Buen ejemplo de la inclinación vanguardista de su poesía es el poema «El cielo se ha vestido su traje de horizontes…», mientras que el derrotero neorromántico es fácil de ejemplificar a lo largo de sus libros, recuérdese al menos en el texto «Ya no es mío mi amor». Julia no se inclinó a maneras ortodoxas de expresión poética de una sola corriente, sino que, en la amalgama de su creatividad, sumó todo aquello que beneficiara su emotivo concepto de la poesía, a veces sensorial, con puntos reflexivos.
Llegar así al venero de Julia de Burgos tiene un efecto enriquecedor: afirma y afina el homenaje.

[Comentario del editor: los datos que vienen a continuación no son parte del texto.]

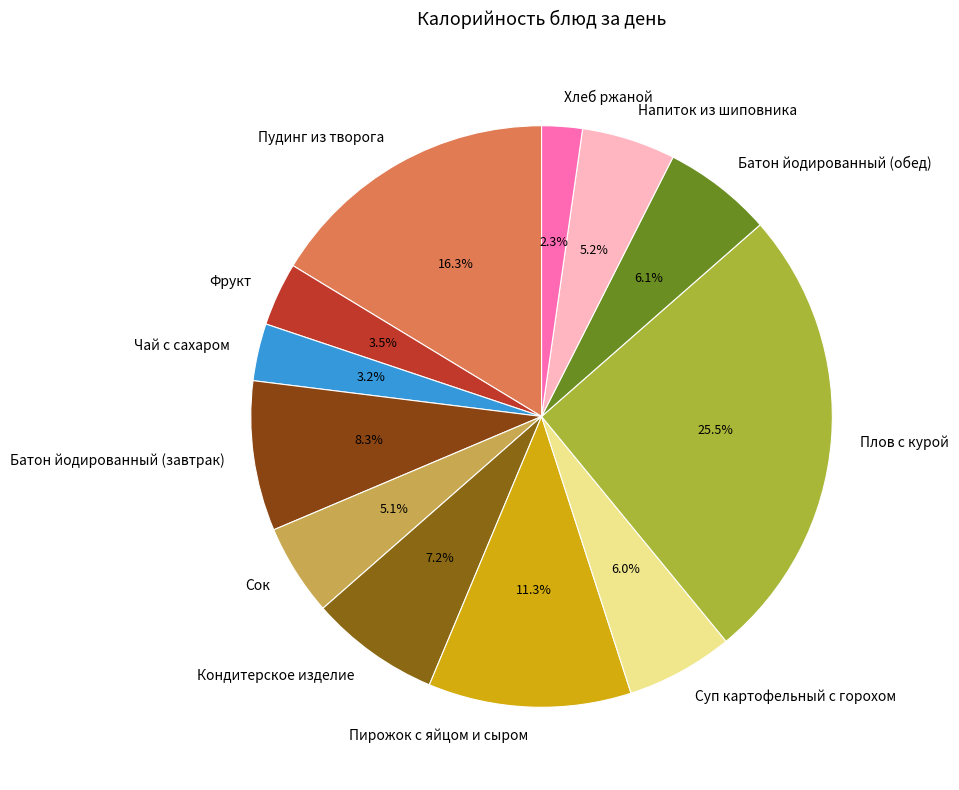

What portion of the pie excludes Батон йодированный (завтрак)?

91.7%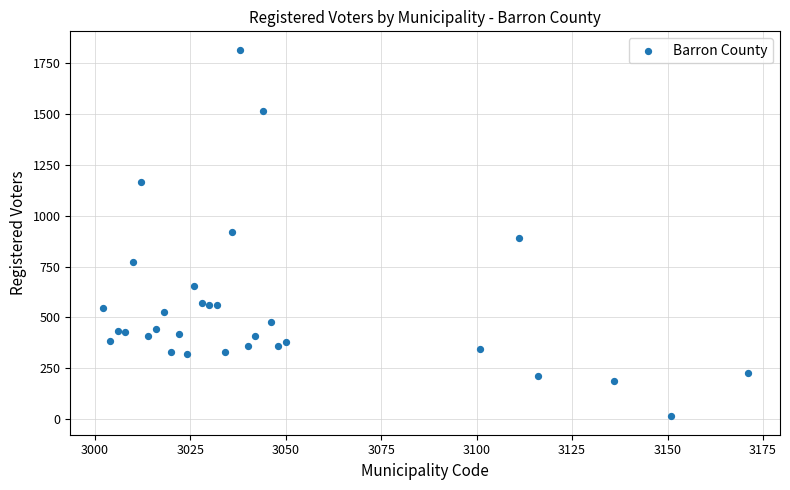

What is the range of Y values (max minus min)?

1806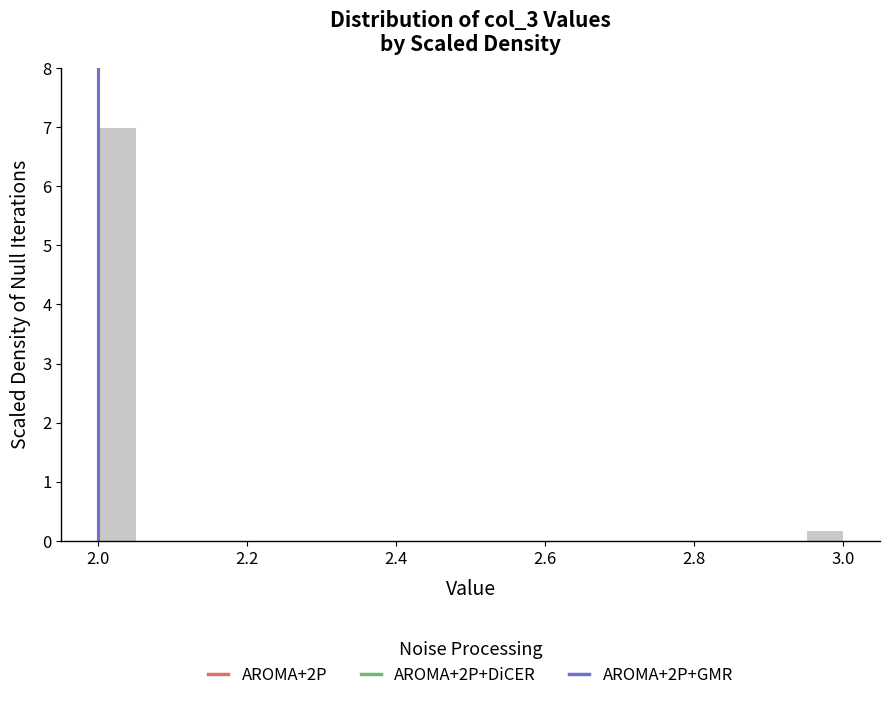

Read against the x-axis, roughly where is the centre of the tallest bar?

2.02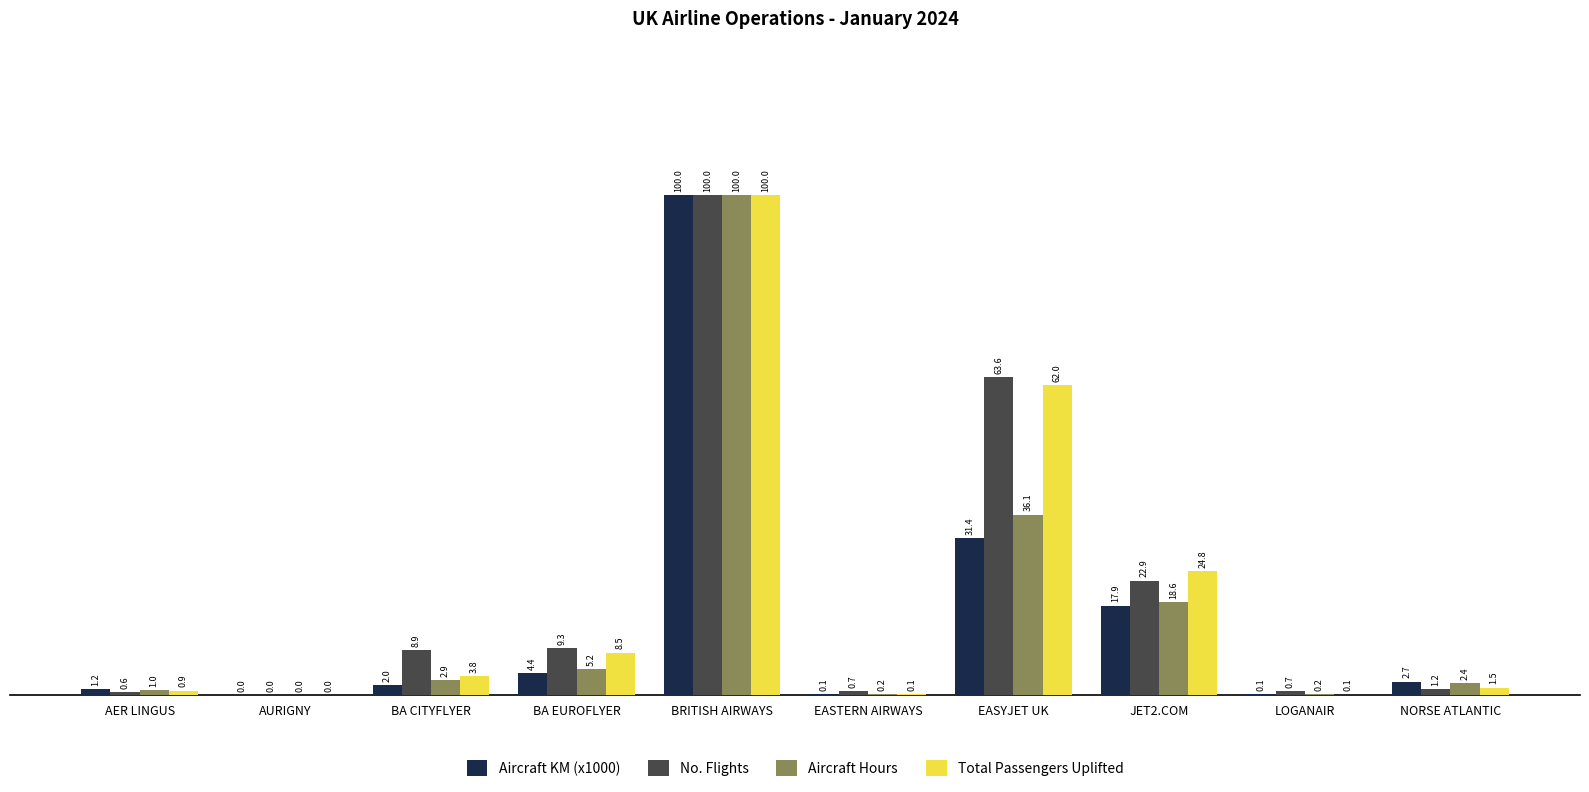

True or false: Aircraft KM (x1000) has a value of 0.1 at EASTERN AIRWAYS.

True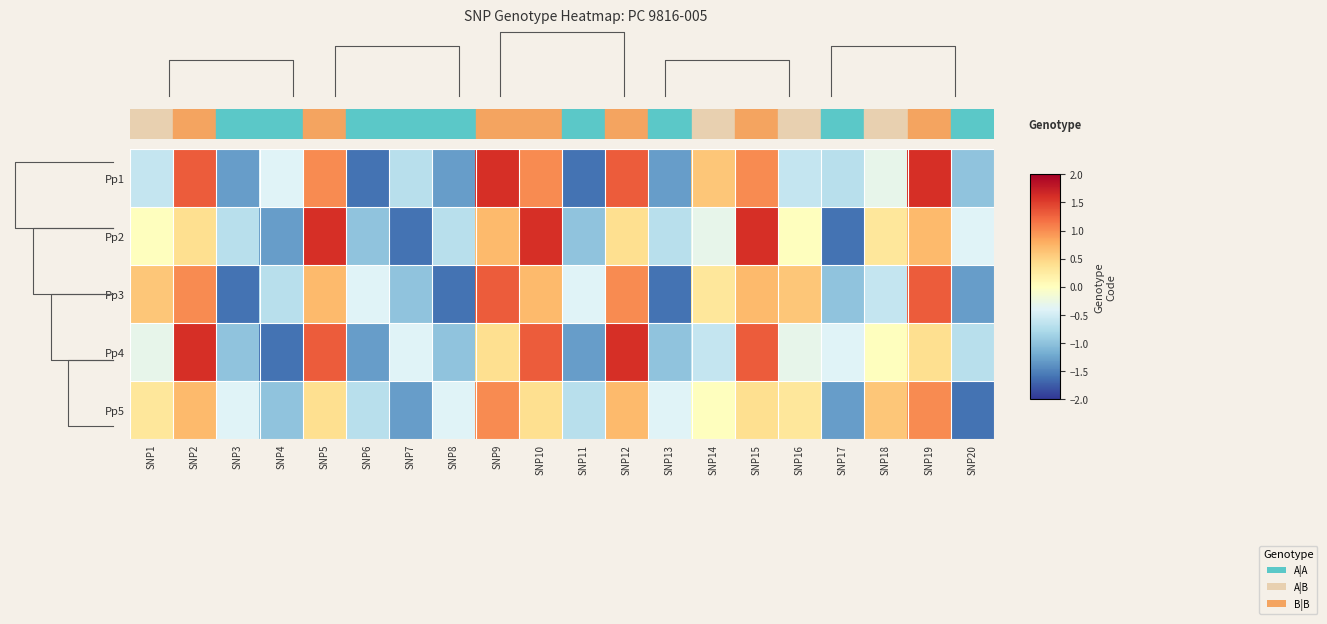

At which category is the sum across all series the highest?

SNP2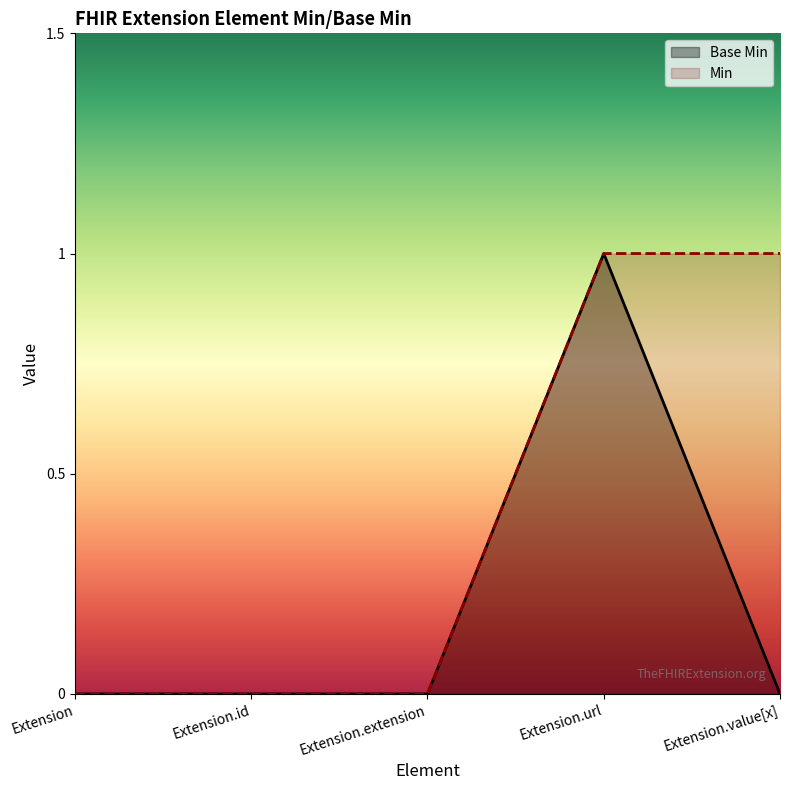

What are all the series names shown in the legend?

Base Min, Min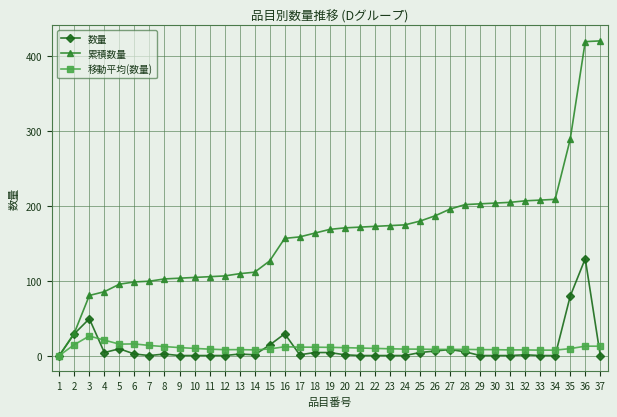

How many series are shown in this chart?

3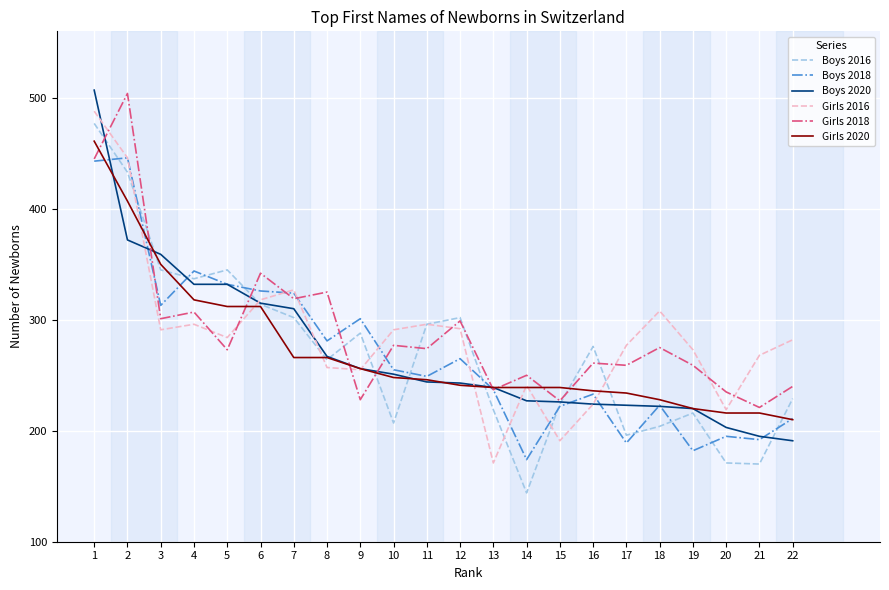

At which label does Boys 2016 reach its minimum?

14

Es de esperar que los homenajes por su centenario hayan dejado una gloriosa saga —leyenda que vive con su poesía— y una fuerte fijación de valores, de manera que Julia de Burgos ha entrado definitivamente al panteón de las poetas muy ilustres del Caribe, de toda la cuenca caribeña y de la rica región latinoamericana. No por gusto la Universidad de Río Piedras la declaró Doctora Honoris Causa a modo póstumo, calles y avenidas de San Juan llevan su nombre y también el Museo de Artes y Ciencias. En Manhattan existe el Centro Latino Julia de Burgos y en Harlem un Centro de Arte Julia de Burgos, próximo al sitio de su muerte. Seguirá creciendo, su creación literaria nutre de belleza al árbol nacional puertorriqueño.